Living in Europe also introduced me to the wonder that is The Unreleased Single By An American Artist (also known as The European Import). Exhibit A: 'NSync's catchy-as-hell "I'll Never Stop," a jam that sadly never made it to the American tracklisting of the group's No Strings Attached the year before. My friend Michelle and I blared this song on my Discman (that's right) during a bus ride back to London from Wales. We had just completed an "Adventure Weekend" with eight other students during which I celebrated my 21st birthday at a rustic B&B in a small village - complete with a babbling brook, a stone fireplace, home-cooked meals and several dirt roads begging to be explored (I expected to run into Elizabeth Bennett and Mr. Darcy as I strolled along the nearby lake). The occasion was a bit anticlimactic since the drinking age out there was - and still is - 18. I had already been a legal drinker the moment I stepped off the plane two months earlier. Still, the weekend provided one of most memorable birthdays I had ever had. And painful. Rock climbing and horseback riding across the gorgeous countryside left my body sore in places I had never known existed.
The rest of my Euro-experiences were all kept and preserved in photo albums, ticket stubs, several souvenirs, a couple of paperbacks, and one denim jacket I proudly purchased on the trendy Bond Street (Topshop, how I miss thee). Leicester Square, thanks for Hippodrome, the giant, gimmicky club no serious Londoner would find himself caught dead in. Bar Monaco in the West End, thank you for introducing me to Absolut Currant. Odeon Cinemas, thank you for your sweet-and-salty popcorn I happily inhaled while watching matinees of Save the Last Dance and Bridget Jones's Diary.
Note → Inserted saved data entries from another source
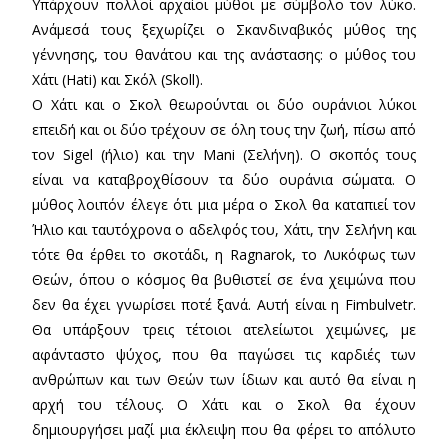
Υπάρχουν πολλοί αρχαίοι μύθοι με σύμβολο τον λύκο.
Ανάμεσά τους ξεχωρίζει ο Σκανδιναβικός μύθος της
γέννησης, του θανάτου και της ανάστασης: ο μύθος του
Χάτι (Hati) και Σκόλ (Skoll).
Ο Χάτι και ο Σκολ θεωρούνται οι δύο ουράνιοι λύκοι
επειδή και οι δύο τρέχουν σε όλη τους την ζωή, πίσω από
τον Sigel (ήλιο) και την Mani (Σελήνη). O σκοπός τους
είναι να καταβροχθίσουν τα δύο ουράνια σώματα. Ο
μύθος λοιπόν έλεγε ότι μια μέρα ο Σκολ θα καταπιεί τον
Ήλιο και ταυτόχρονα ο αδελφός του, Χάτι, την Σελήνη και
τότε θα έρθει το σκοτάδι, η Ragnarok, το Λυκόφως των
Θεών, όπου ο κόσμος θα βυθιστεί σε ένα χειμώνα που
δεν θα έχει γνωρίσει ποτέ ξανά. Αυτή είναι η Fimbulvetr.
Θα υπάρξουν τρεις τέτοιοι ατελείωτοι χειμώνες, με
αφάνταστο ψύχος, που θα παγώσει τις καρδιές των
ανθρώπων και των Θεών των ίδιων και αυτό θα είναι η
αρχή του τέλους. Ο Χάτι και ο Σκολ θα έχουν
δημιουργήσει μαζί μια έκλειψη που θα φέρει το απόλυτο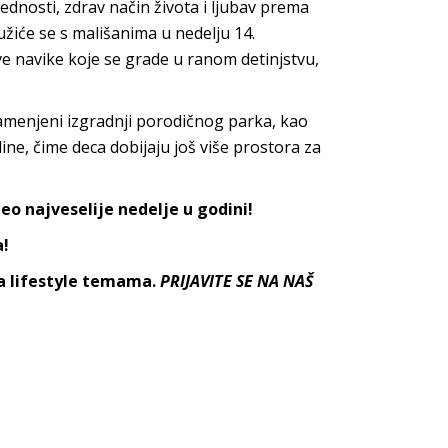
dnosti, zdrav način života i ljubav prema
užiće se s mališanima u nedelju 14.
ave navike koje se grade u ranom detinjstvu,
 namenjeni izgradnji porodičnog parka, kao
ne, čime deca dobijaju još više prostora za
eo najveselije nedelje u godini!
a!
sa lifestyle temama.
PRIJAVITE SE NA NAŠ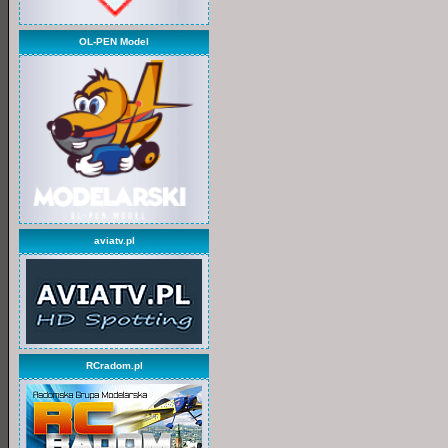
OL-PEN Model
aviatv.pl
RCradom.pl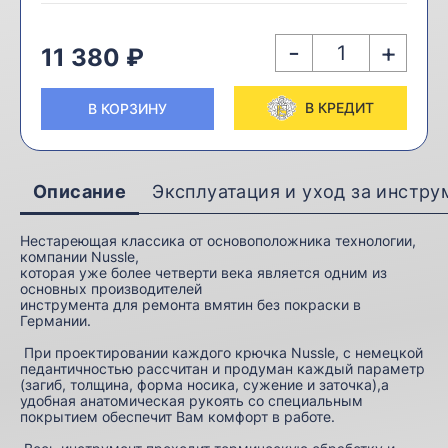
-
+
11 380 ₽
В КРЕДИТ
В КОРЗИНУ
Описание
Эксплуатация и уход за инстр
Нестареющая классика от основоположника технологии,
компании Nussle,
которая уже более четверти века является одним из
основных производителей
инструмента для ремонта вмятин без покраски в
Германии.
При проектировании каждого крючка Nussle, с немецкой
педантичностью рассчитан и продуман каждый параметр
(загиб, толщина, форма носика, сужение и заточка),а
удобная анатомическая рукоять со специальным
покрытием обеспечит Вам комфорт в работе.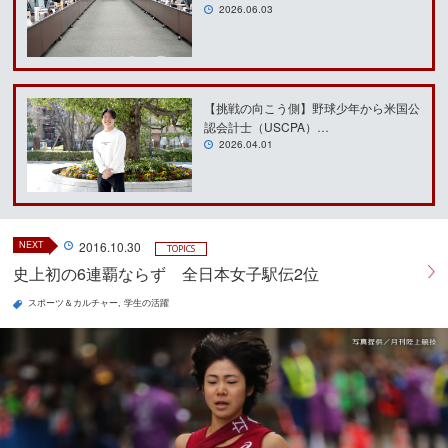
2026.06.03
【挑戦の向こう側】野球少年から米国公
認会計士（USCPA）…
2026.04.01
NEXT
2016.10.30
TOPICS
史上初の6連覇ならず 全日本女子駅伝2位
スポーツ＆カルチャー
学生の活躍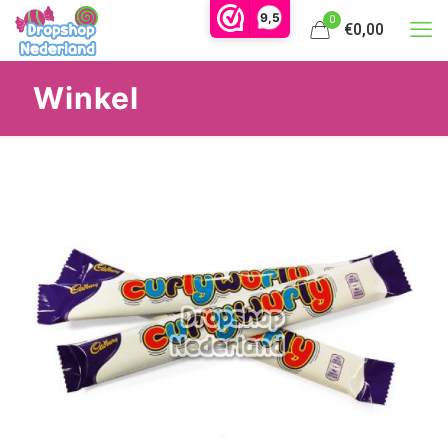
9,5
0
€0,00
Winkel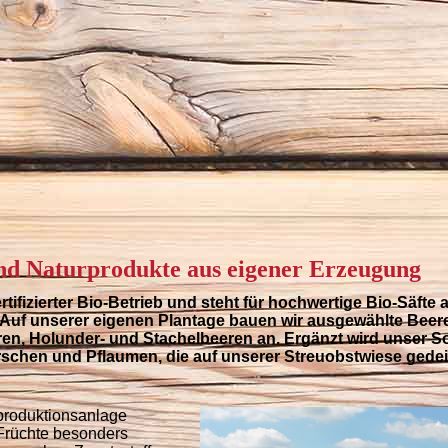
und Naturprodukte aus eigener Erzeugung
ertifizierter Bio-Betrieb und steht für hochwertige Bio-Säfte 
. Auf unserer eigenen Plantage bauen wir ausgewählte Beer
en, Holunder- und Stachelbeeren an. Ergänzt wird unser S
irschen und Pflaumen, die auf unserer Streuobstwiese gede
tproduktionsanlage
 Früchte besonders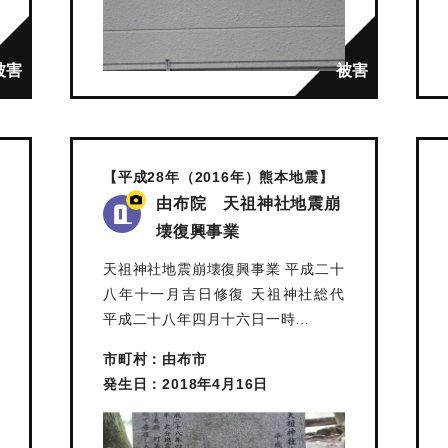
【平成28年（2016年）熊本地震】
由布院 天祖神社地震崩
壊復興事業
天祖神社地震崩壊復興事業 平成二十
八年十一月吉日修復 天祖神社総代
平成二十八年四月十六日一時…
市町村：由布市
発生日：2018年4月16日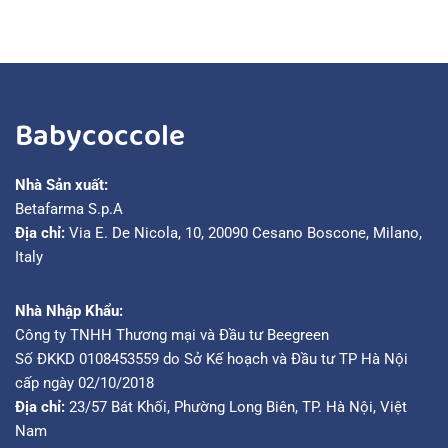
Babycoccole
Nhà Sản xuất:
Betafarma S.p.A
Địa chỉ:
Via E. De Nicola, 10, 20090 Cesano Boscone, Milano,
Italy
Nhà Nhập Khẩu:
Công ty TNHH Thương mại và Đầu tư Beegreen
Số ĐKKD 0108453559 do Sở Kế hoạch và Đầu tư TP Hà Nội
cấp ngày 02/10/2018
Địa chỉ:
23/57 Bát Khối, Phường Long Biên, TP. Hà Nội, Việt
Nam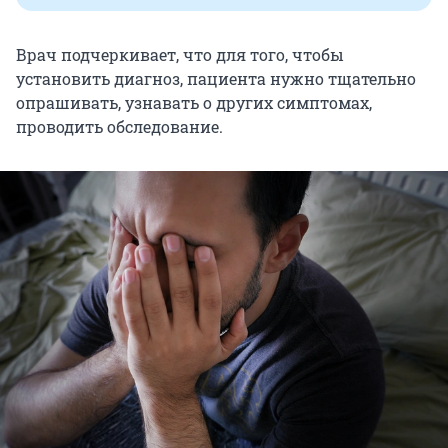
Врач подчеркивает, что для того, чтобы
установить диагноз, пациента нужно тщательно
опрашивать, узнавать о других симптомах,
проводить обследование.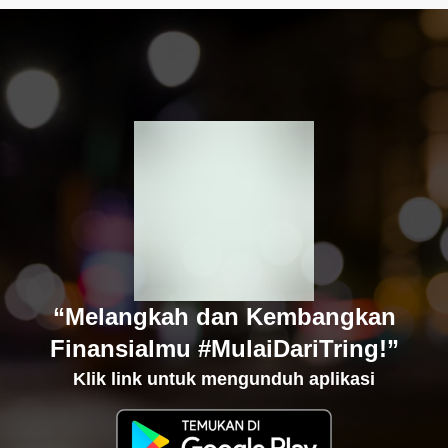
“Melangkah dan Kembangkan
Finansialmu #MulaiDariTring!”
Klik link untuk mengunduh aplikasi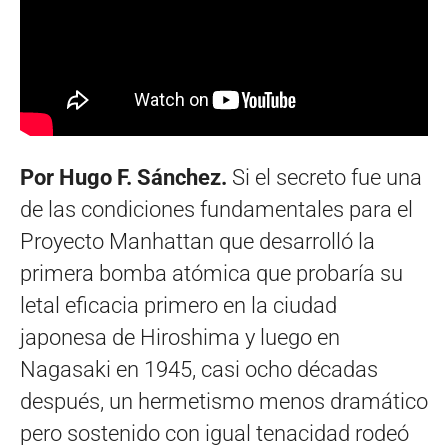
Por Hugo F. Sánchez.
Si el secreto fue una
de las condiciones fundamentales para el
Proyecto Manhattan que desarrolló la
primera bomba atómica que probaría su
letal eficacia primero en la ciudad
japonesa de Hiroshima y luego en
Nagasaki en 1945, casi ocho décadas
después, un hermetismo menos dramático
pero sostenido con igual tenacidad rodeó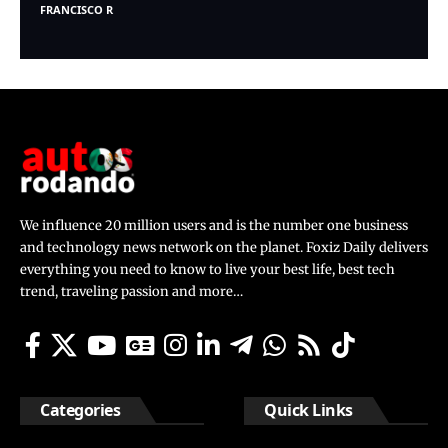
FRANCISCO R
We influence 20 million users and is the number one business
and technology news network on the planet. Foxiz Daily delivers
everything you need to know to live your best life, best tech
trend, traveling passion and more…
Categories
Quick Links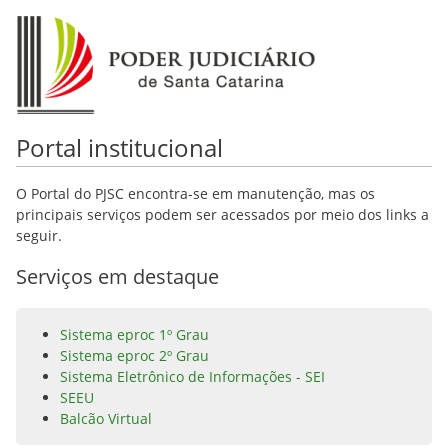
Portal institucional
O Portal do PJSC encontra-se em manutenção, mas os
principais serviços podem ser acessados por meio dos links a
seguir.
Serviços em destaque
Sistema eproc 1º Grau
Sistema eproc 2º Grau
Sistema Eletrônico de Informações - SEI
SEEU
Balcão Virtual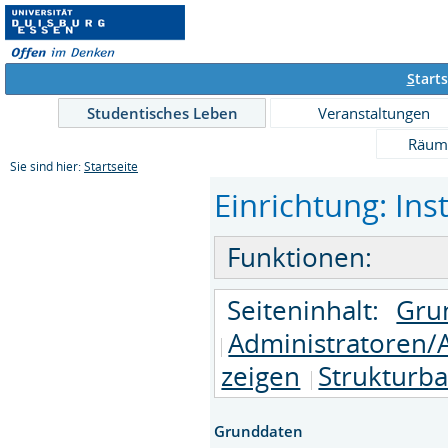
S
tarts
Studentisches Leben
Veranstaltungen
Räum
Sie sind hier:
Startseite
Einrichtung: Inst
Funktionen:
Seiteninhalt:
Gru
Administratoren/
zeigen
Strukturb
Grunddaten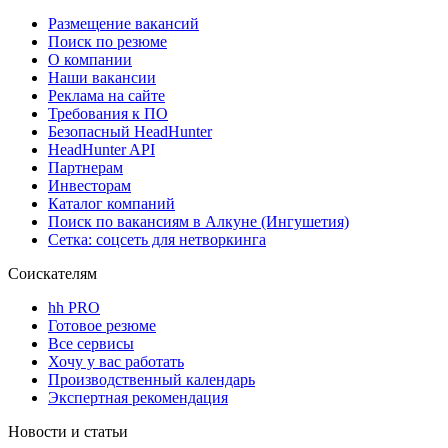
Размещение вакансий
Поиск по резюме
О компании
Наши вакансии
Реклама на сайте
Требования к ПО
Безопасный HeadHunter
HeadHunter API
Партнерам
Инвесторам
Каталог компаний
Поиск по вакансиям в Алкуне (Ингушетия)
Сетка: соцсеть для нетворкинга
Соискателям
hh PRO
Готовое резюме
Все сервисы
Хочу у вас работать
Производственный календарь
Экспертная рекомендация
Новости и статьи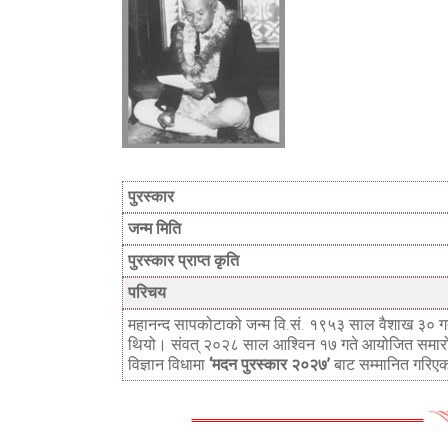
पुरस्कार
जन्म मिति
पुरस्कार प्राप्त कृति
परिचय
महानन्द सापकोटाको जन्म वि.सं. १९५३ साल वैशाख ३० 
थियो। संवत् २०२८ साल आश्विन १७ गते आयोजित समा
विज्ञान विधामा
‘मदन पुरस्कार २०२७’
बाट सम्मानित गरिए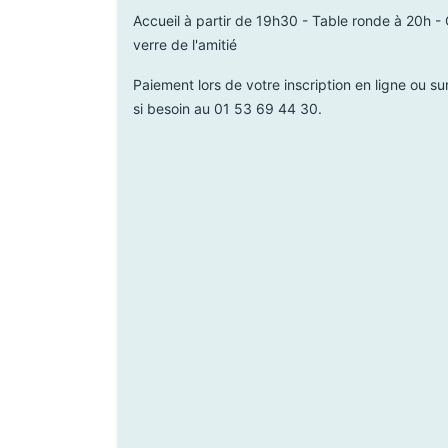
Accueil à partir de 19h30 - Table ronde à 20h -
verre de l'amitié
Paiement lors de votre inscription en ligne ou su
si besoin au 01 53 69 44 30.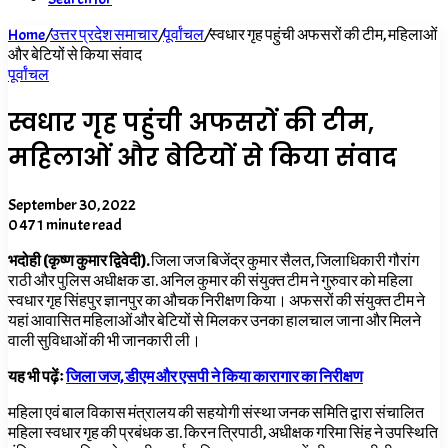
Home
/
उत्तर प्रदेश समाचार
/
पूर्वांचल
/
स्वधार गृह पहुंची अफसरों की टीम, महिलाओं
और बेटियों से किया संवाद
पूर्वांचल
स्वधार गृह पहुंची अफसरों की टीम,
महिलाओं और बेटियों से किया संवाद
September 30, 2022
0
47
1 minute read
भदोही (कृष्ण कुमार द्विवेदी).
जिला जज बिजेंद्र कुमार सैलत, जिलाधिकारी गौरांग
राठी और पुलिस अधीक्षक डा. अनिल कुमार की संयुक्त टीम ने गुरुवार को महिला
स्वधार गृह सिंहपुर ज्ञानपुर का औचक निरीक्षण किया। अफसरों की संयुक्त टीम ने
यहां आवासित महिलाओं और बेटियों से मिलकर उनका हालचाल जाना और मिलने
वाली सुविधाओं की भी जानकारी ली।
यह भी पढ़ेंः
जिला जज, डीएम और एसपी ने किया कारागार का निरीक्षण
महिला एवं बाल विकास मंत्रालय की सहयोगी संस्था जनक समिति द्वारा संचालित
महिला स्वधार गृह की प्रबंधक डा. किरन त्रिपाठी, अधीक्षक गरिमा सिंह ने उपस्थिति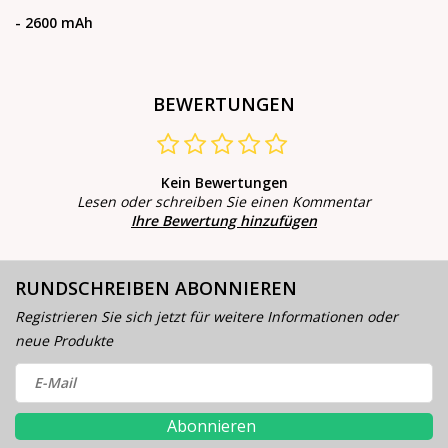
- 2600 mAh
BEWERTUNGEN
Kein Bewertungen
Lesen oder schreiben Sie einen Kommentar
Ihre Bewertung hinzufügen
RUNDSCHREIBEN ABONNIEREN
Registrieren Sie sich jetzt für weitere Informationen oder
neue Produkte
Abonnieren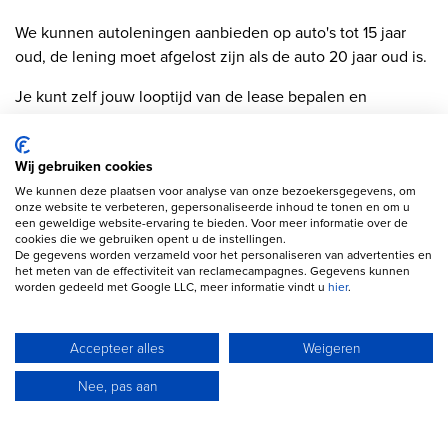
We kunnen autoleningen aanbieden op auto's tot 15 jaar
oud, de lening moet afgelost zijn als de auto 20 jaar oud is.
Je kunt zelf jouw looptijd van de lease bepalen en
eventueel een aanbetaling doen of een slottermijn
instellen. Wij helpen je graag bij het afsluiten en op maat
Wij gebruiken cookies
maken van jouw autofinanciering.
We kunnen deze plaatsen voor analyse van onze bezoekersgegevens, om
Heb je geen auto gevonden in onze voorraad auto's van
onze website te verbeteren, gepersonaliseerde inhoud te tonen en om u
een geweldige website-ervaring te bieden. Voor meer informatie over de
Nederlandse autodealers of uit de voorraad van ons
cookies die we gebruiken opent u de instellingen.
Europese netwerk? Doe dan gerust een aanvraag voor een
De gegevens worden verzameld voor het personaliseren van advertenties en
het meten van de effectiviteit van reclamecampagnes. Gegevens kunnen
auto die je op een advertentiewebsite bij een ander
worden gedeeld met Google LLC, meer informatie vindt u
hier
.
autobedrijf in Nederland hebt gevonden. Je kunt de link
naar de advertentie doorgeven als je een aanvraag doet via
Accepteer alles
Weigeren
onze
autolening calculator
.
Nee, pas aan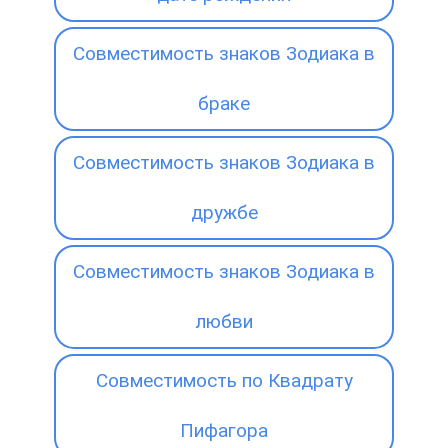
Совместимость знаков Зодиака в
браке
Совместимость знаков Зодиака в
дружбе
Совместимость знаков Зодиака в
любви
Совместимость по Квадрату
Пифагора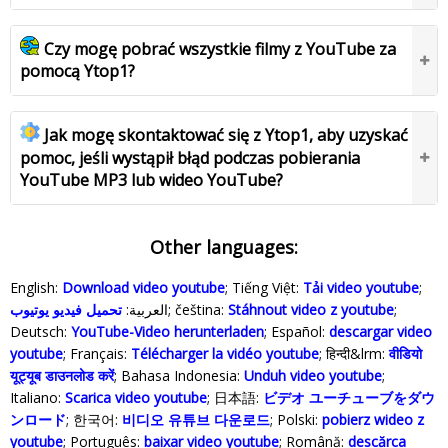
Czy mogę pobrać wszystkie filmy z YouTube za
pomocą Ytop1?
Jak mogę skontaktować się z Ytop1, aby uzyskać
pomoc, jeśli wystąpił błąd podczas pobierania
YouTube MP3 lub wideo YouTube?
Other languages:
English:
Download video youtube
; Tiếng Việt:
Tải video youtube
;
تحميل فيديو يوتيوب
العربية:
; čeština:
Stáhnout video z youtube
;
Deutsch:
YouTube-Video herunterladen
; Español:
descargar video
youtube
; Français:
Télécharger la vidéo youtube
; हिन्दी&lrm:
वीडियो
यूट्यूब डाउनलोड करें
; Bahasa Indonesia‬:
Unduh video youtube
;
Italiano:
Scarica video youtube
; 日本語:
ビデオ ユーチューブをダウ
ンロード
; 한국어:
비디오 유튜브 다운로드
; Polski‎:
pobierz wideo z
youtube
; Português:
baixar video youtube
; Română:
descărca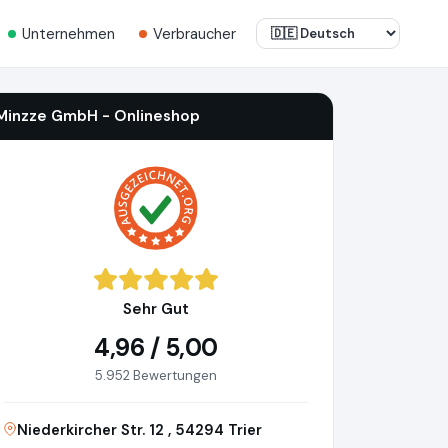
Unternehmen
Verbraucher
Minzze GmbH - Onlineshop
Sehr Gut
4,96 / 5,00
5.952 Bewertungen
Niederkircher Str. 12 , 54294 Trier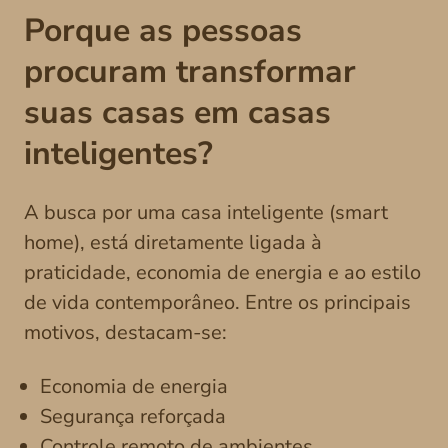
Porque as pessoas
procuram transformar
suas casas em casas
inteligentes?
A busca por uma casa inteligente (smart
home), está diretamente ligada à
praticidade, economia de energia e ao estilo
de vida contemporâneo. Entre os principais
motivos, destacam-se:
Economia de energia
Segurança reforçada
Controle remoto de ambientes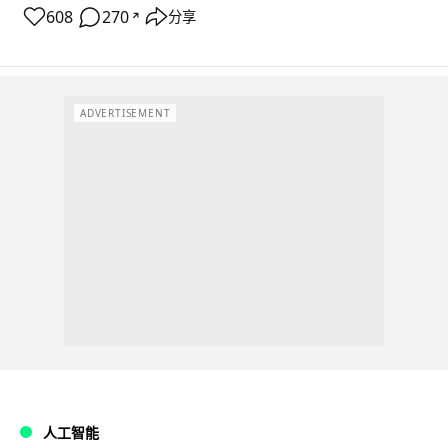
608
270
分享
↗
ADVERTISEMENT
人工智能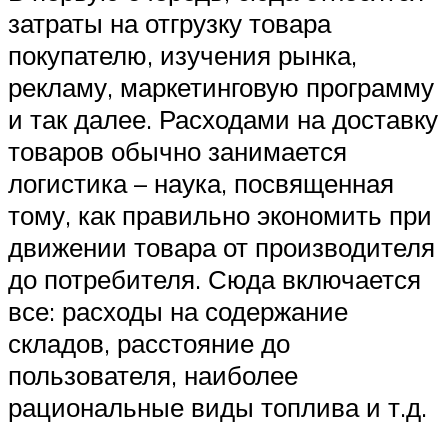
затраты на отгрузку товара
покупателю, изучения рынка,
рекламу, маркетинговую программу
и так далее. Расходами на доставку
товаров обычно занимается
логистика – наука, посвященная
тому, как правильно экономить при
движении товара от производителя
до потребителя. Сюда включается
все: расходы на содержание
складов, расстояние до
пользователя, наиболее
рациональные виды топлива и т.д.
Boardwalks of Brighton, thank you for showing me that you're a better-accented version of the Jersey shore (and kudos on those adorable flea markets and antique shops). Double-decker bus drivers, cheers for the late-night rides back to my South Kensington flat after festive nights on the town. Harrods, sorry for never buying anything from you; you just weren't in my budget. And dearest Greece and Italy, many thanks for giving this American boy the best spring break of his life. I could write pages and pages about your hospitality, but considering my readers' attention spans, I'll refrain and save my love letter to you for another time.
London, I hear you calling me back. Someday I shall return and revisit your streets, your pubs, and your fashionable haunts. Tell Graham Norton I'd absolutely love a ticket to his show, and be sure to prepare the clotted cream for my scones during our next afternoon tea together.